Harry Leslie Smith (1923–2018)
The life of Harry Leslie Smith, a working-class rebel to the end, was a towering monument to socialist compassion, internationalism, and peace.

Harry Leslie Smith delivers an impassioned speech about his life and the NHS on September 24, 2014 in Manchester, England.Dan Kitwood / Getty
I remember how peace smelled on that day in May 1945. Of lilac, petrol and the rotting flesh of the dead German civilians entombed beneath the fire-bombed city of Hamburg. I was 22 years old. After four years of fighting with the RAF, I had survived and been given the chance to grow old and die in a bed. It was a day to weep for those that had been lost but also to dance and celebrate life, to drink to our good fortune.
When Harry Leslie Smith entered the public eye, he had already experienced well over eight decades of life and witnessed the cumulative horrors and triumphs of a century that had seen the world engulfed in revolution, reaction, depression, and war.

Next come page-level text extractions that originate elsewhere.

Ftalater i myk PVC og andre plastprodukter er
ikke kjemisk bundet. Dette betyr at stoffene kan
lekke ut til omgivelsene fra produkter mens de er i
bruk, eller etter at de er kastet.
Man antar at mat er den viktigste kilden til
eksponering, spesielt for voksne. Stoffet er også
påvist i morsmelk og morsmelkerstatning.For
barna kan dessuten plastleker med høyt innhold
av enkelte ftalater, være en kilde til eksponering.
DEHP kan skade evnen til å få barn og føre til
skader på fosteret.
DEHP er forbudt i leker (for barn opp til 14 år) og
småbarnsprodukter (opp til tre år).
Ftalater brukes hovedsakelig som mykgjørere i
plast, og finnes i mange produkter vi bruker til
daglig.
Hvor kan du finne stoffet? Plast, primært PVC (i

Through his eloquent writing and campaigning, he would share the memories, lessons, and warnings of that century in the hope that younger generations would be spared the needless suffering into which he himself had been born.
The son of Lillian Dean and Albert Smith, Harry came into the world by way of Barnsley, Yorkshire during the bleak February of 1923. As he recounted more than ninety years later in the 2014 testament Harry’s Last Stand, his was a country of crippling poverty and social murder. With both the Spanish flu and the trenches of the Great War still hanging in recent memory, his family would eventually live through the Great Depression, Hitler’s bombs, and postwar austerity before seeing the tides turn for working people.